The Jews of Hungary suffered the same tragic fate. Between 19 March 1944 and the 1st of August 1944, more than 400,000 Hungarian Jews were rounded up. Many of these were put in wagons and sent to extermination camps, and we refer to Document Number 2605-PS, Exhibit USA-242. This document is an affidavit made in London by Dr. Rudolph Kastner, a former official of the Hungarian Zionist Organization. We refer to Page 3 of the document, the third full paragraph. In March 1944, quoting:

"Together with the German military occupation, there arrived in Budapest a 'Special Section Commando' of the German Secret Police with the sole object of liquidating the Hungarian Jews.
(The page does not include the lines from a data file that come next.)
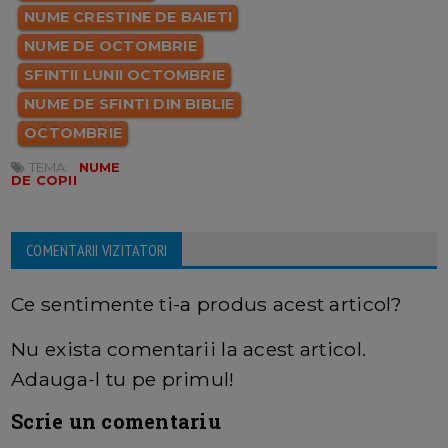
NUME CRESTINE DE BAIETI
NUME DE OCTOMBRIE
SFINTII LUNII OCTOMBRIE
NUME DE SFINTI DIN BIBLIE
OCTOMBRIE
TEMA:
NUME
DE COPII
COMENTARII VIZITATORI
Ce sentimente ti-a produs acest articol?
Nu exista comentarii la acest articol.
Adauga-l tu pe primul!
Scrie un comentariu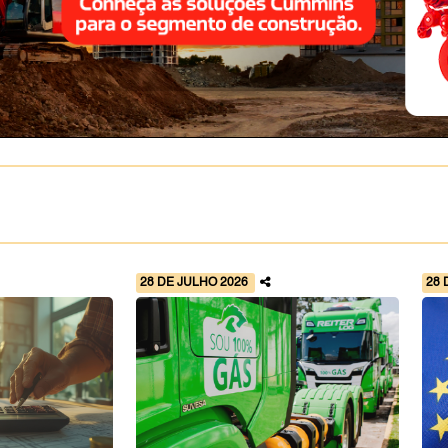
28 DE JULHO 2026
28 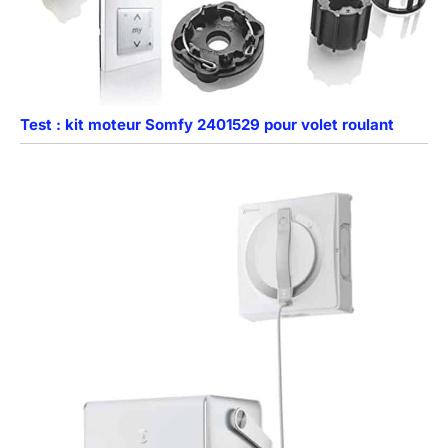
Test : kit moteur Somfy 2401529 pour volet roulant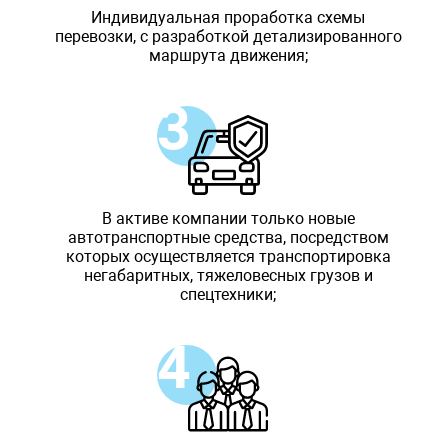
Индивидуальная проработка схемы
перевозки, с разработкой детализированного
маршрута движения;
В активе компании только новые
автотранспортные средства, посредством
которых осуществляется транспортировка
негабаритных, тяжеловесных грузов и
спецтехники;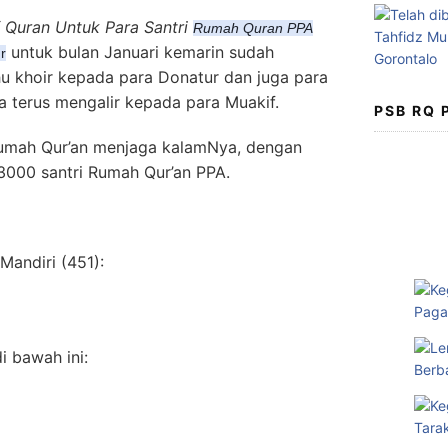
 Quran Untuk Para Santri
Rumah Quran PPA
untuk bulan Januari kemarin sudah
r
hu khoir kepada para Donatur dan juga para
 terus mengalir kepada para Muakif.
PSB RQ
 rumah Qur’an menjaga kalamNya, dengan
3000 santri Rumah Qur’an PPA.
Mandiri (451):
i bawah ini: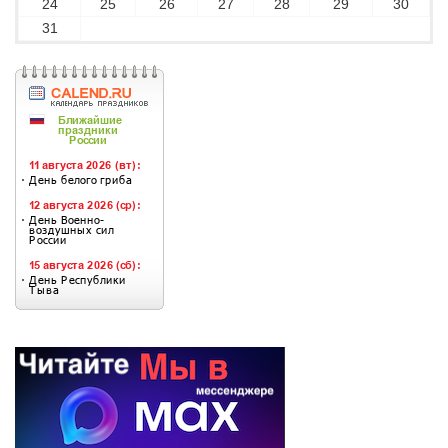
24
25
26
27
28
29
30
31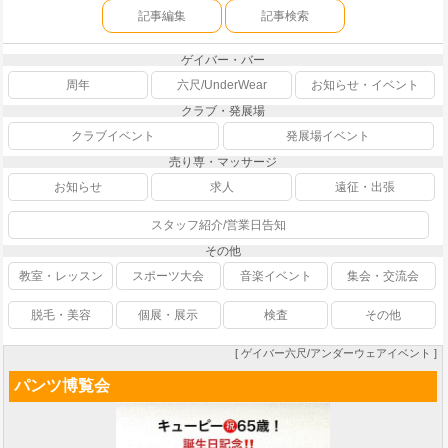
記事編集
記事検索
ゲイバー・バー
周年
六尺/UnderWear
お知らせ・イベント
クラブ・発展場
クラブイベント
発展場イベント
売り専・マッサージ
お知らせ
求人
遠征・出張
スタッフ紹介/営業日告知
その他
教室・レッスン
スポーツ大会
音楽イベント
集会・交流会
脱毛・美容
個展・展示
検査
その他
[ ゲイバー六尺/アンダーウェアイベント ]
パンツ博覧会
It was headed by Adolf Eichmann, SS Obesturmbannführer, Chief of Section IV B of the Reich Security Head Office. His immediate collaborators were: SS Obesturmbannführer Hermann Krumey, Hauptsturmführer Wisliczeny, Hunsche, Novak, Dr. Seidl, and later Danegger, Wrtok. They arrested and later deported to Mauthausen all the leaders of Jewish political and business life and journalists, together with the Hungarian democratic and anti-fascist politicians; taking advantage of the 'interregnum' following upon the German occupation lasting 4 days, they have placed their Quislings in the Ministry of the Interior."
On Page 7 of that same document, the 8th paragraph, beginning with the words "Commanders of the death camps" and quoting:

"Commanders of the death camps gassed only on direct or indirect instructions of Eichmann. The particular officer of IV B who directed the deportations from some particular country had the authority to indicate whether the train should go to a death camp or not and what should happen to the passengers. The instructions were usually carried by the SS non-commissioned officers escorting the train. The letters 'A' or 'M'" — capital letters "A" or "M" — "on the escorting instruction documents indicated Auschwitz (Oswieczim) or Majdanek; it meant that the passengers were to be gassed."